If we could just kill off GeekBench, 3DMark and AotS once and for all and only get relevant tests, that would be nice.
 
I’m all for it if they can get competitive. I just don’t see Intel doing that at this point
 
6nm node? Who's manufacturing that? Is it just CPU architecture that intel can't move off of 14nm with good yields?
 
I have to also give their team credit for focusing on the mobile markets first instead of taking on AMD and NVIDIA on their established desktop turfs. The mobile market has a much larger level of diversity which could give them a greater potential foothold to serve as a launching for more projects down the road.
 
I have to also give their team credit for focusing on the mobile markets first instead of taking on AMD and NVIDIA on their established desktop turfs. The mobile market has a much larger level of diversity which could give them a greater potential foothold to serve as a launching for more projects down the road.

I think it also plays to intels strength with OEMs - they aren’t concentrating on retail markets, but putting these into the hands of OEMs will get much larger penetration faster.

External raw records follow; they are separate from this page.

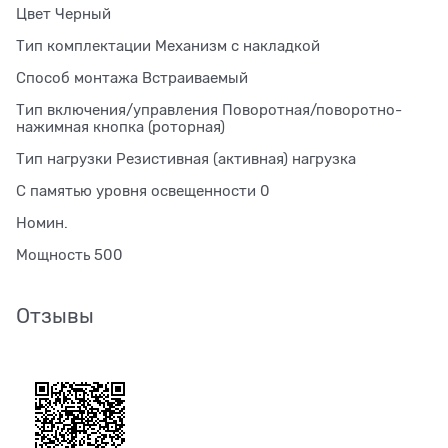
Цвет Черный
Тип комплектации Механизм с накладкой
Способ монтажа Встраиваемый
Тип включения/управления Поворотная/поворотно-
нажимная кнопка (роторная)
Тип нагрузки Резистивная (активная) нагрузка
С памятью уровня освещенности 0
Номин.
Мощность 500
Отзывы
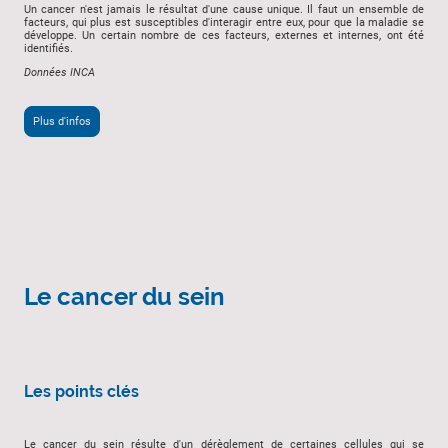
Un cancer n'est jamais le résultat d'une cause unique. Il faut un ensemble de
facteurs, qui plus est susceptibles d'interagir entre eux, pour que la maladie se
développe. Un certain nombre de ces facteurs, externes et internes, ont été
identifiés.
Données INCA
Plus d'infos
Le cancer du sein
Les points clés
Le cancer du sein résulte d'un dérèglement de certaines cellules qui se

They still have to convince the consumer it’s decent enough to buy and is worth something over just using their own IGP, but that same strategy has worked with their IGP and let’s Intel still claim to be the largest GPU producer by volume.
 
A 6 nanometer process node is actually interesting. Seems everyone else has skipped six.
The "numbers" for a process node have been pure marketing-metaphor for a long-*** time now

A "6 nm" process is merely (at least, I think so?) Intel's 7 nm, fixed and refined, and instead of slapping ++++++++ as on 14 nm+++++++, it is instead going away from the tainted "7 nm" name that is associated to things going all the way back to Cannon Lake with its legendary <0.1% yields.
 
6nm node? Who's manufacturing that? Is it just CPU architecture that intel can't move off of 14nm with good yields?
TSMC

https://www.anandtech.com/show/1422...echnology-7-nm-with-higher-transistor-density
The "numbers" for a process node have been pure marketing-metaphor for a long-*** time now

A "6 nm" process is merely (at least, I think so?) Intel's 7 nm, fixed and refined, and instead of slapping ++++++++ as on 14 nm+++++++, it is instead going away from the tainted "7 nm" name that is associated to things going all the way back to Cannon Lake with its legendary <0.1% yields.
Intel won't have their 7nm ready until at least 2022.